I can't think of a single bad performance by Conrad Veidt in any movie I've seen him in. That doesn't mean he was not in some poor movies, of course. It means he was always believable and interesting, whether playing Death, Jesus Christ or the Nazi-est of Nazis.
One of the poor movies he was in was KING OF THE DAMNED, one of British Gaumont's attempts to break into the American market in a big way with an expensive production and American stars -- here Noah Beery and Helen Vinson.
Veidt, Beery and an assortment of actors are prisoners on some sort of international Devil's Island, where Helen Vinson is visiting because her father is commandant. He's dying, and his replacement is so bad, the convicts stage an uprising and win. Of course, Veidt and Vinson fall into Production-Code-limited love, and of course, the evils of the convict system are similarly softened; the sort of sequences that had made I WAS A PRISONER FROM THE CHAIN GANG so powerful three years earlier are missing, and so the entire movie is softened.
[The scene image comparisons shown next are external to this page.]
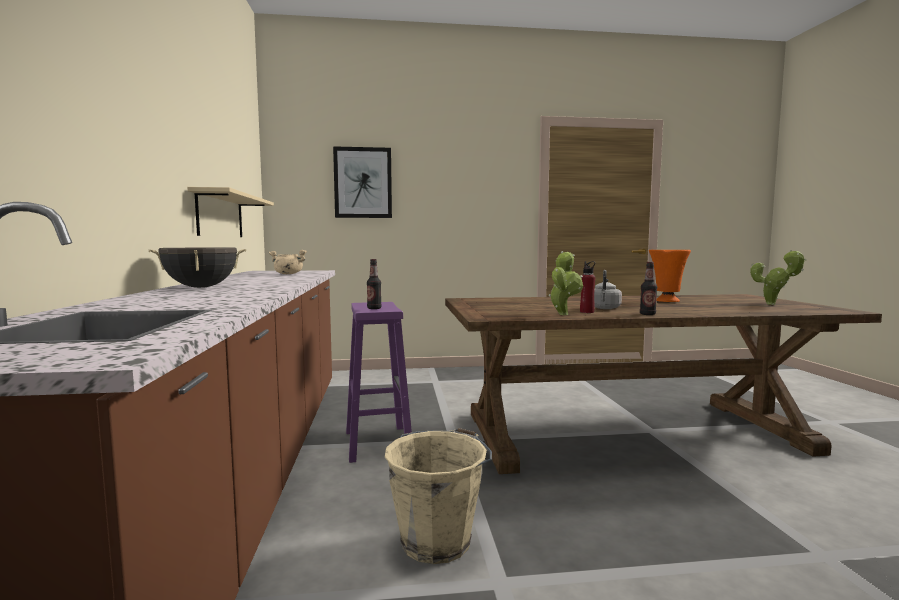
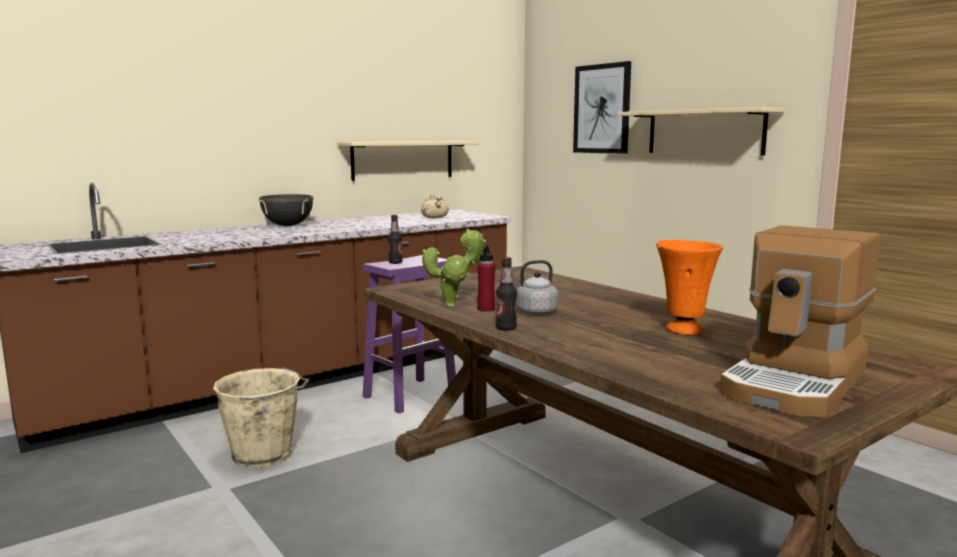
camera: 60 degrees right, 5 degrees up
(459, 202) = (704, 132): none -> beige shelf
(774, 304) = (796, 384): potted plant -> coffee machine

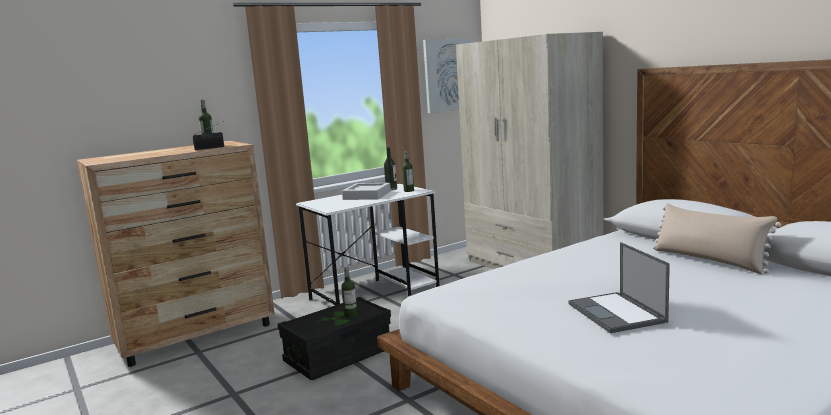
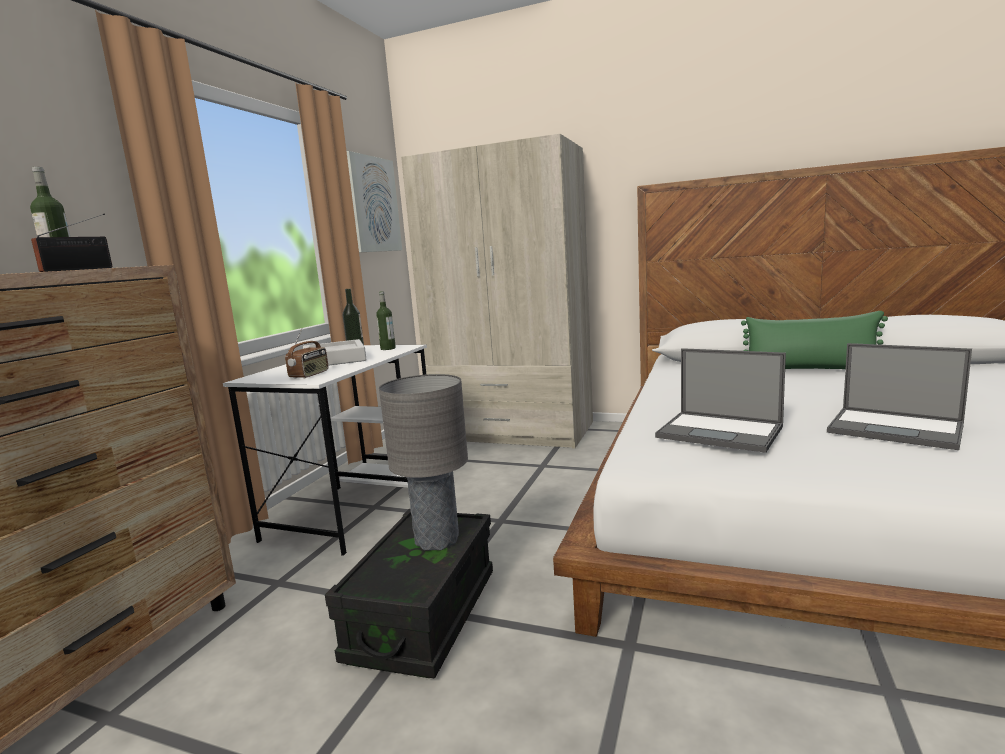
camera: 35 degrees left, 0 degrees up
(335, 205) = (310, 375): none -> radio
(350, 315) = (436, 540): bottle -> grey table lamp
(503, 288) = (721, 432): none -> laptop
(709, 260) = (810, 370): beige pillow -> green pillow

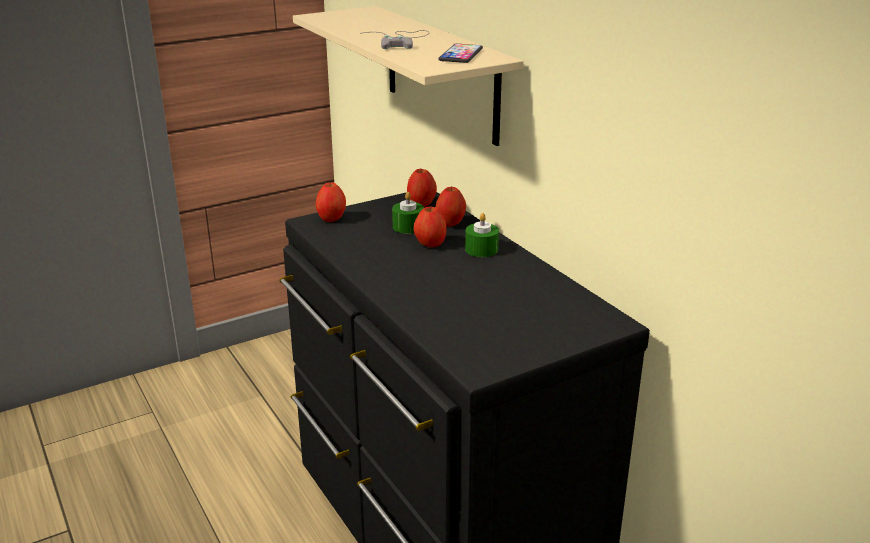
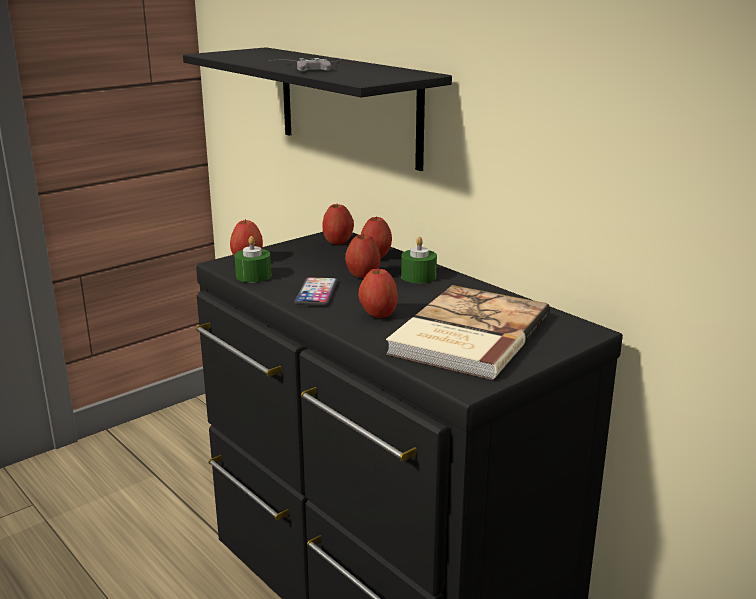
camera: 10 degrees left, 5 degrees down
(408, 227) = (332, 262): green candle -> green candle (253, 276)
(428, 288) = (378, 314): none -> apple
(441, 73) = (348, 106): beige shelf -> black shelf
(461, 55) = (385, 73): phone -> phone (316, 293)
(500, 318) = (466, 335): none -> book

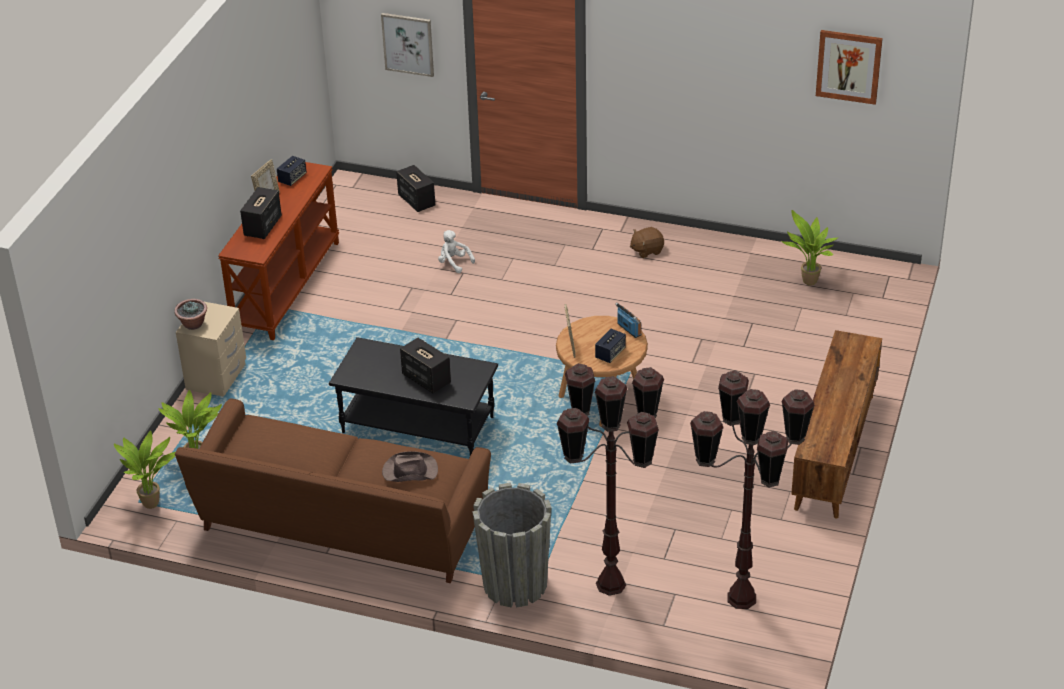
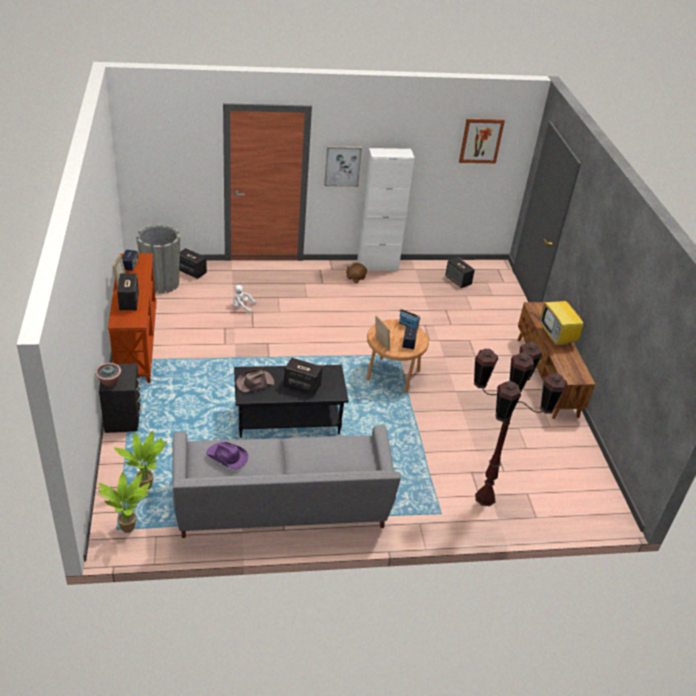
camera: 30 degrees left, 0 degrees up
(216, 377) = (123, 418): beige nightstand -> black nightstand
(274, 441) = (227, 457): none -> purple hat
(341, 527) = (282, 507): brown sofa -> grey sofa
(408, 44) = (181, 163): picture -> picture (342, 166)
(409, 471) = (339, 454): brown hat -> brown hat (254, 383)
(515, 584) = (426, 516): grey planter -> grey planter (161, 283)
(694, 238) = (377, 266): none -> white cabinet
(742, 597) = (566, 484): brown floor lamp -> none
(807, 283) = (458, 280): potted plant -> speaker
(844, 390) = (558, 337): none -> television

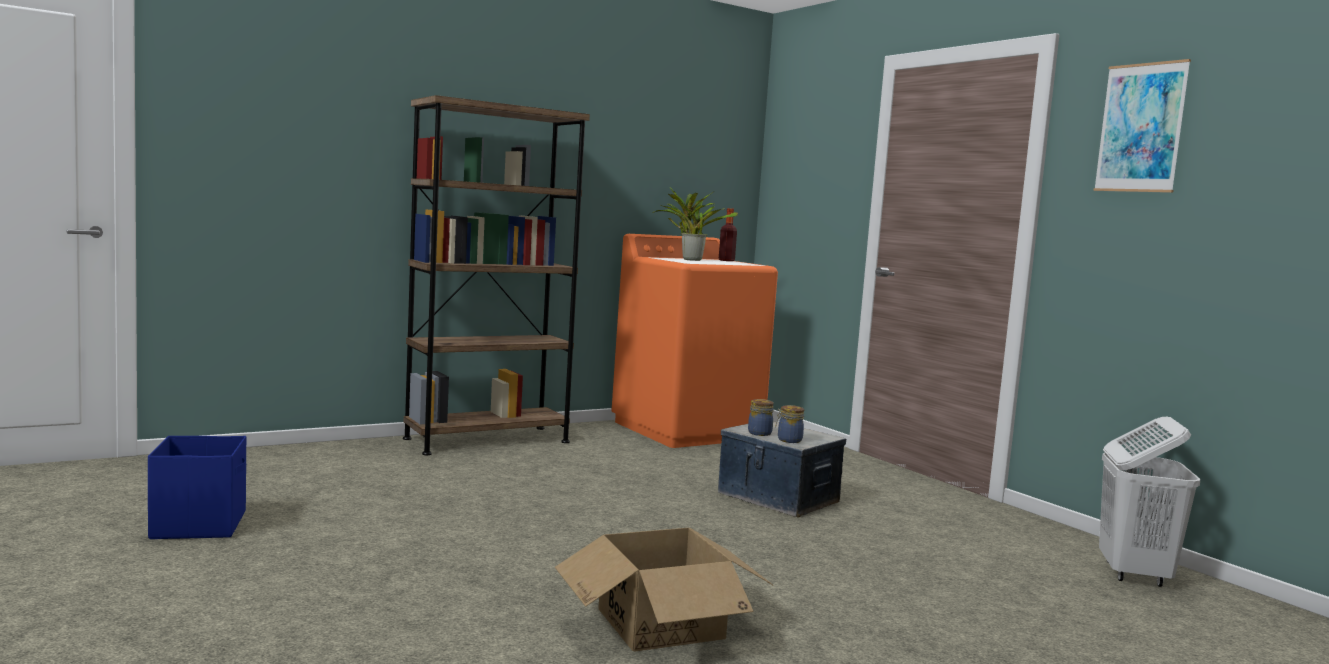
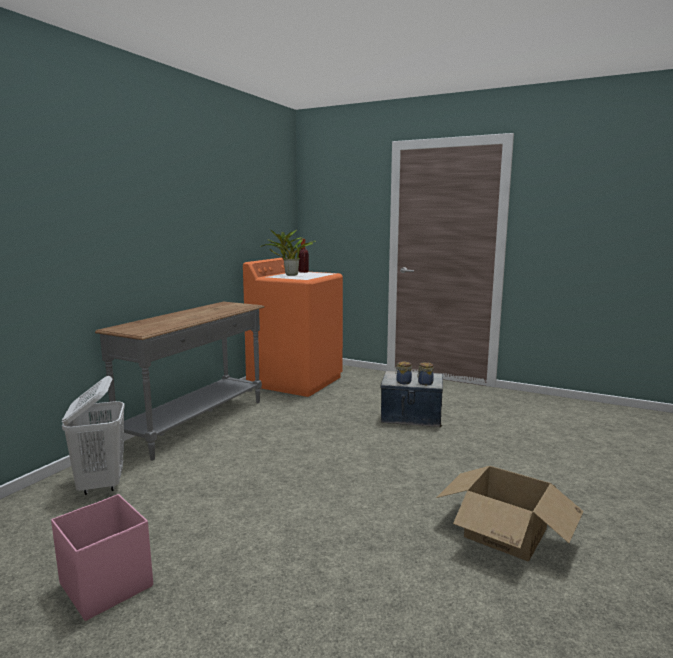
camera: 30 degrees left, 5 degrees up
(200, 524) = (106, 584): blue storage box -> pink storage box
(487, 440) = (196, 423): brown bookcase -> grey console table
(1133, 574) = (598, 414): white laundry basket -> white laundry basket (102, 484)
(1141, 128) = (569, 186): picture -> none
Perhaps it might have done better under the direction of some one other than comedy/thriller specialist Walter Forde, but I doubt it. This was not a time at which an effective movie of this sort could be made.
Despite the oddity of casting Americans in a British movie, there is little doubt that casting Veidt was a good idea. He makes the entire movie watchable, even though Beery gets to show off a sly sense humor. Miss Vinson is, alas, not up to the standards of her co-stars. Still, Veidt and Beery make this one watchable.